I just exchanged into a single-family rental as my replacement property. I completed the exchange in my name alone. Can I deed my spouse onto the property after the exchange?
This is not encouraged; tax advisors and CPAs usually suggest waiting until the exchange is complete and an adequate amount of time has passed. There is a holding period that the IRS looks at to prove the property was purchased as an investment property. IRS guidelines suggest that the minimum holding period is two years, however, the consecutive tax filing could shorten that term.
Can the replacement property eventually be converted to the taxpayer’s primary residence or a vacation home?
Yes, but the Exchangor should establish the replacement property as investment property first. Also, once the property has been converted to the Exchangor’s primary residence or personal use he/she must hold onto the replacement property for a minimum of five years and have lived in the home for at least two of the five years (does not have to be consecutively) before selling the property and taking advantage of the primary residence capital gains exclusion.

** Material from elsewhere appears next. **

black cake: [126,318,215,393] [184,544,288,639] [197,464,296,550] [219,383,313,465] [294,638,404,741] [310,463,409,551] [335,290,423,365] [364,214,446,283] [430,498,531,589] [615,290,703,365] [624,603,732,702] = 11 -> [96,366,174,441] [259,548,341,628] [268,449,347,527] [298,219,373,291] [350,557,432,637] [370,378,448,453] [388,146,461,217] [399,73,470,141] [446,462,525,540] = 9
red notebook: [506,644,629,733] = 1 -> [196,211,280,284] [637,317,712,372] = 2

What if I cannot identify any replacement property within 45 days, or close on a replacement property before the end of the exchange period?

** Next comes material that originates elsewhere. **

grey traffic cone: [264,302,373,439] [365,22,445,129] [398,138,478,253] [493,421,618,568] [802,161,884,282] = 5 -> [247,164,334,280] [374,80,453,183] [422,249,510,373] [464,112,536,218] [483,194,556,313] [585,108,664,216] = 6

NO EXTENSION IS ALLOWED EVEN IF THIS DATE HAPPENS TO FALL ON A SATURDAY, SUNDAY OR LEGAL HOLIDAY (with the exception of a Presidential Disaster Declaration). If the Exchangor does not meet the time limits of the exchange, the exchange will fail and the Exchangor will have to pay any taxes due from the sale of the relinquished property.
When can I take money out of the exchange account?
Since the Exchangor cannot have “constructive receipt” of the exchange funds, once the funds are deposited into the trust account, the Exchangor cannot receive any money until the exchange requirements have been met. It is possible for the Exchangor to receive a portion of the relinquished property funds at closing, provided this has been discussed and arranged with the Qualified Intermediary ahead of time. This is referred to as “Cash Boot” and is subject to capital gains tax.
In order to meet the safe harbor guidelines, a qualified intermediary must abide by the “g6” guidelines, which place restrictions on the ability of the Exchangor to access funds while the QI is in possession of the exchange funds.
How much do I have to reinvest into my Replacement Property?
For an exchange to be completely tax-deferred (all gain to be deferred) the reinvestment in the replacement property must be equal to or greater than the relinquished property. The Exchangor may not receive any cash at closing from the relinquished property and all proceeds in the exchange account must be reinvested in the replacement property. If applicable, the new or assumed loan should be equal to or greater than the debt paid off on the relinquished property, or the Exchangor must come in with cash (at closing on the replacement property) to offset the difference.
Can I do a partial exchange?
Yes! Make sure you speak with your tax advisor to determine if an exchange is right for you!
Can I exchange US Property for Foreign Property?
No, US property must be exchange for US property, while foreign property must be exchanged for foreign property.
Can the Earnest Money Deposit for the replacement property be paid from exchange proceeds?
Yes, the Earnest Money Deposit can be paid from the proceeds.
What happens if I cancel my 1031 Exchange?
If you cancel your 1031 Exchange, your proceeds will be returned to you with all accrued interest, on the 46th day.
How many properties can be identified in the 45-day time period?
The exchangor may identify up to three properties at any value or any number of properties, so long as the combined value does not exceed 200% of the value of the relinquished property. If more properties are identified than allowed, the exchangor must acquire 95% of the value of all identified properties, or the exchange will fail.
When can I take my money out of the exchange account?
Once the funds are deposited into your exchange account, there are only certain times funds can be released:
For the acquisition of identified replacement property and routine closing costs.
After the expiration of the 45-Day Identification Period if no property has been identified.
After the expiration of the 45-Day Identification Period and purchase of replacement property if no additional property has been identified.
After the expiration of the 180-Day Exchange Period.